Dissolve the sulphate in the water.
II. Slaked lime 1 lb.
Water 1 gal.
Dissolve the lime in the water.
To one bucket (2-1/2 gallons) of fresh water add four pints of the first solution. To another bucket of fresh water add six pints of the second solution.
Stir these together. Keep the rest of the solutions I. and II. for later mixing when it is needed.
WHALE OIL SOAP HOT WATER SOLUTION
Whale oil soap 1 pound Hot water 6 quarts
This is the right dilution for plant lice but for scale insects it is too weak; for them use about two quarts of water to one pound of soap.
"The best way to apply liquid sprays in small gardens is to use a whisk broom. Just dip the little broom into the mixture needed and shake the brush over the plant. Then the hands need never come in contact with the poison. Careful children can use sprays without any trouble. Josephine has used kerosene emulsion in this fashion: she pours a little into a saucer, takes a bit of cheese cloth and dipping it into the emulsion wipes the lice off an infested part. Usually one application is enough.

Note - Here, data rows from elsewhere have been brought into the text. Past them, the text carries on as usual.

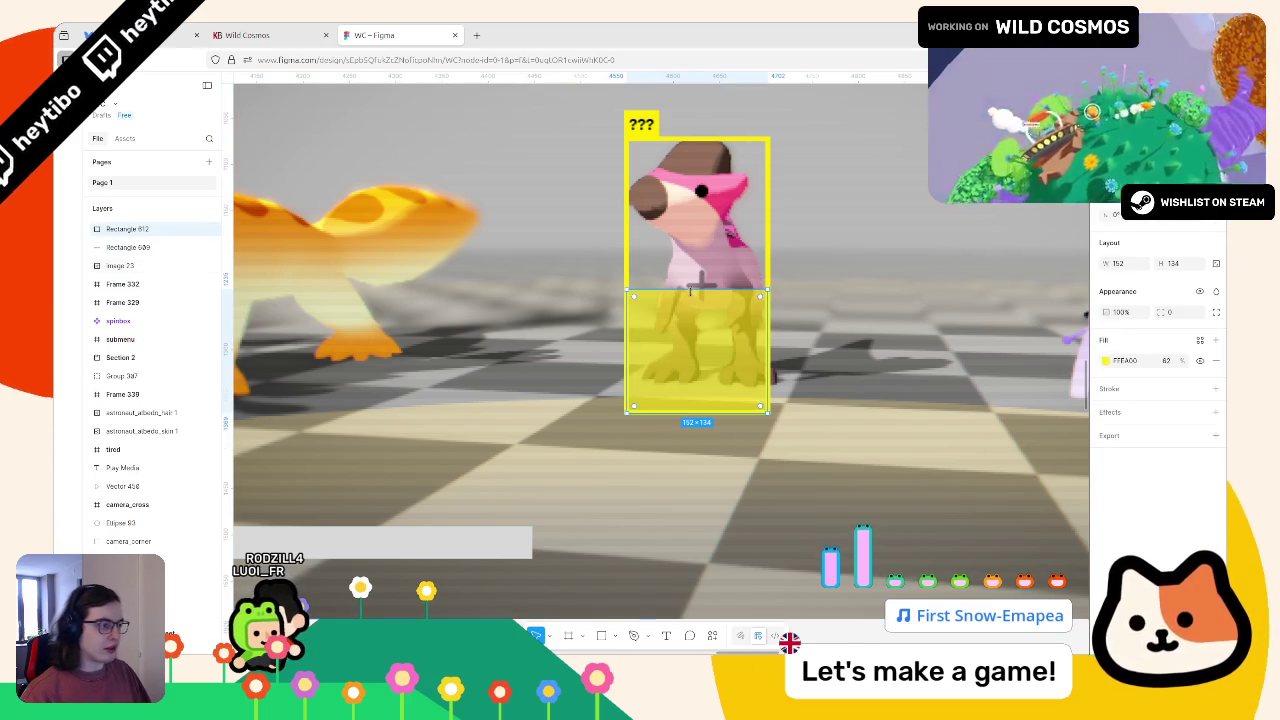
mouse_move(690, 291)
mouse_down()
mouse_move(682, 398)
mouse_move(690, 138)
mouse_up()
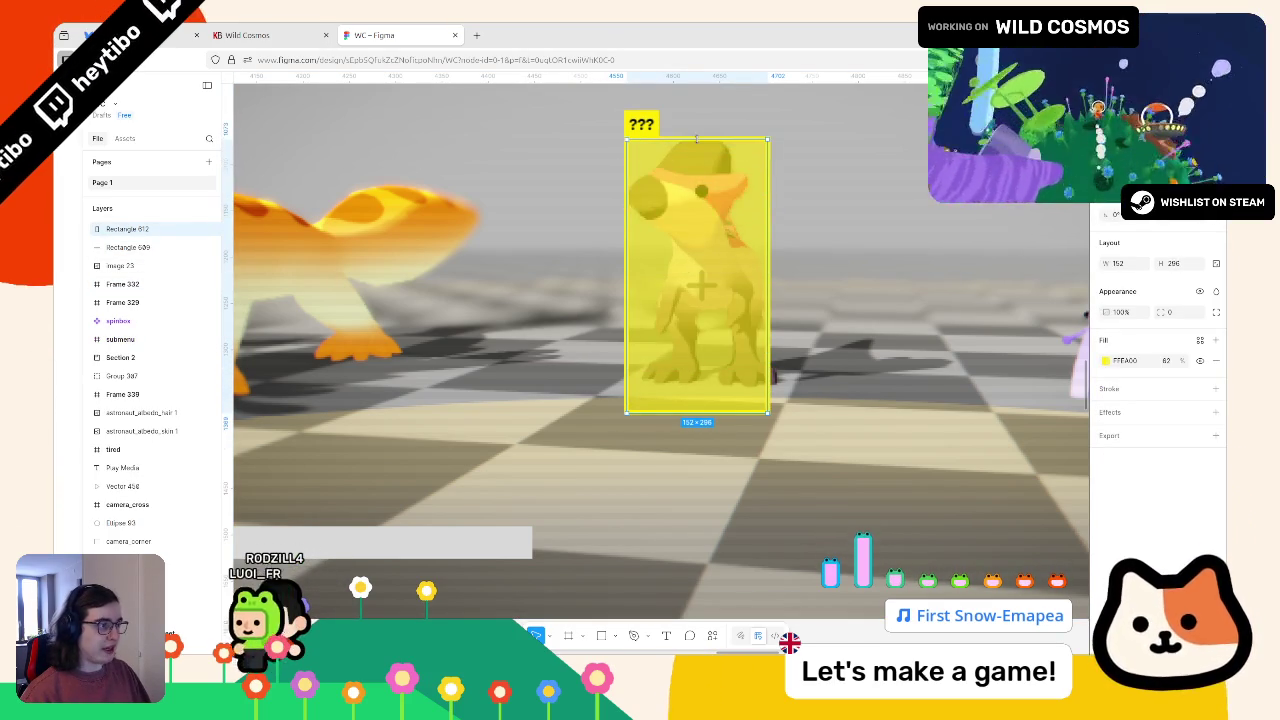
Shorten the rectangle to 152×174 over the box and change its fill to green 00FF1A at 72%.
click(1106, 360)
click(665, 153)
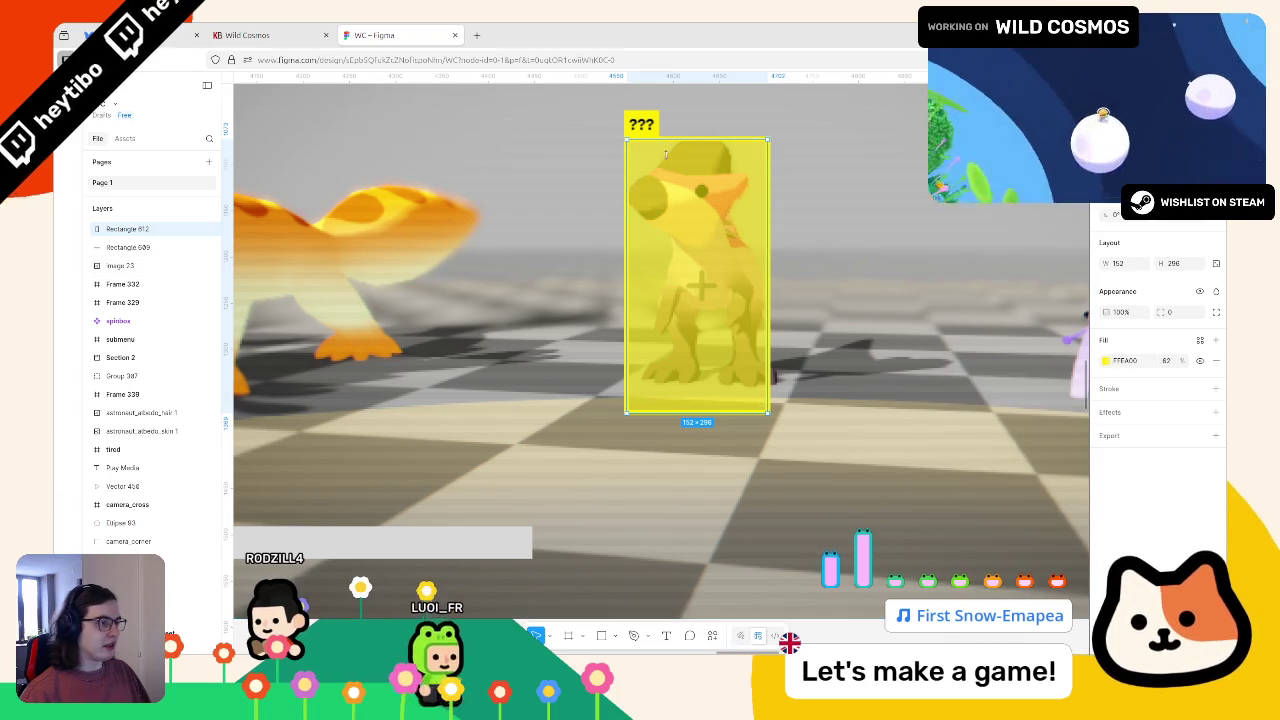
drag(665, 153, 666, 253)
click(1106, 360)
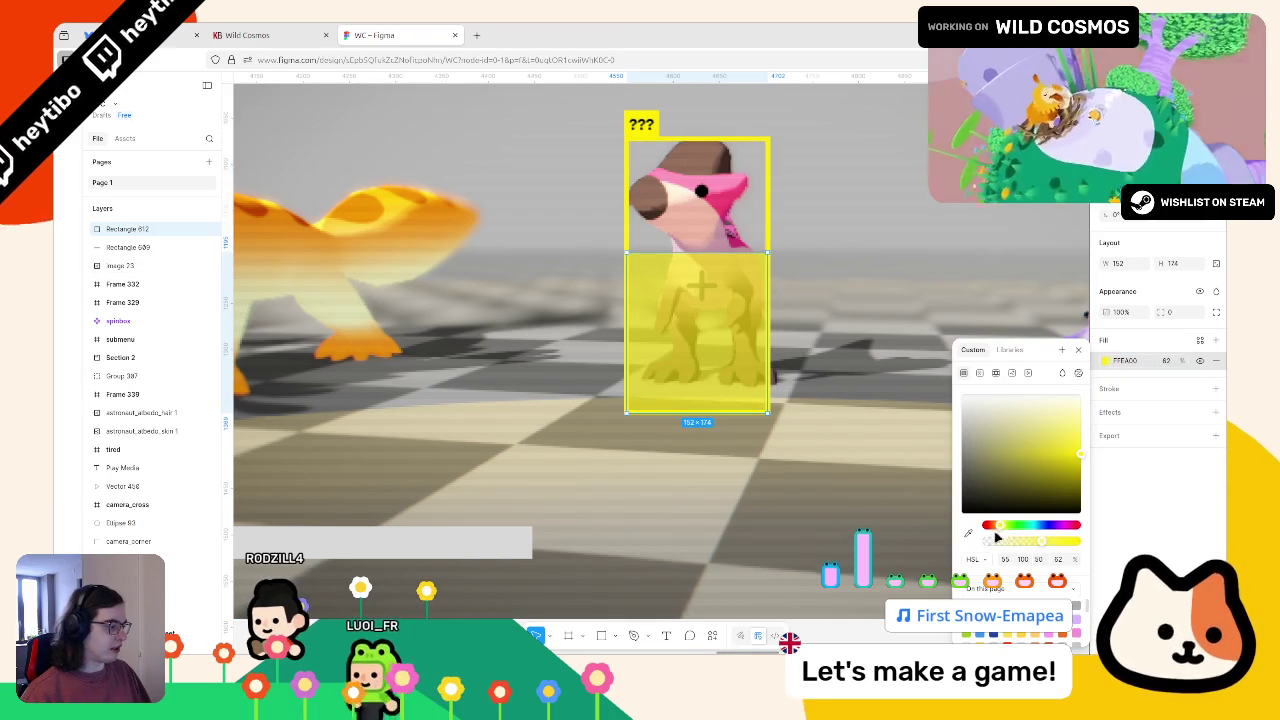
mouse_move(995, 527)
mouse_down()
mouse_move(984, 526)
mouse_move(1078, 540)
mouse_move(1051, 540)
mouse_up()
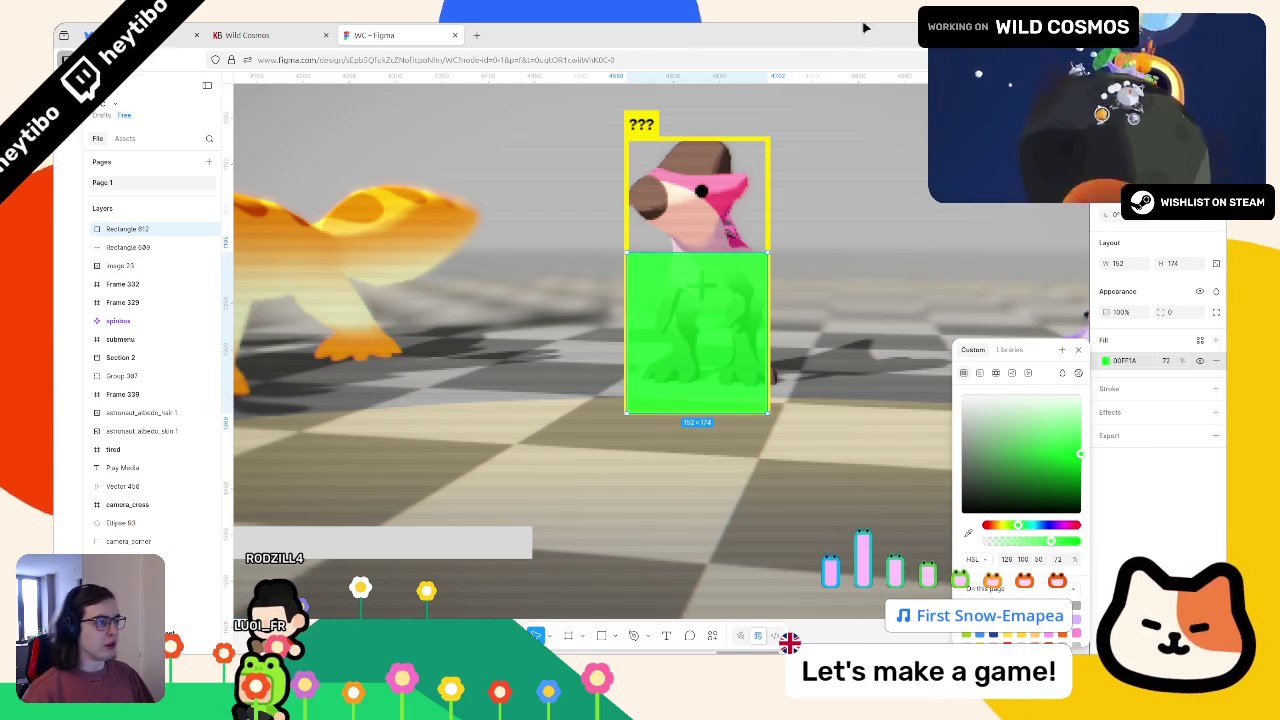
Try making the green rectangle slightly taller, then undo the change.
key(Escape)
scroll(638, 344, down, 5)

This sounds like a much more disagreeable task than it really is. A plant syringe may be used. But personally I like the hand method. Of course if there are lots of lice on many plants this would not be practical at all.
"It stands to reason that sick plants need medicines of some kind.
Sometimes to be sure they need better living conditions. Often the soil is sour, water-logged, unaired and totally unfit for a self-respecting plant to live in. The whole thing resolves itself into a study of conditions, and a desire to help the plant have as comfortable a time as possible in life."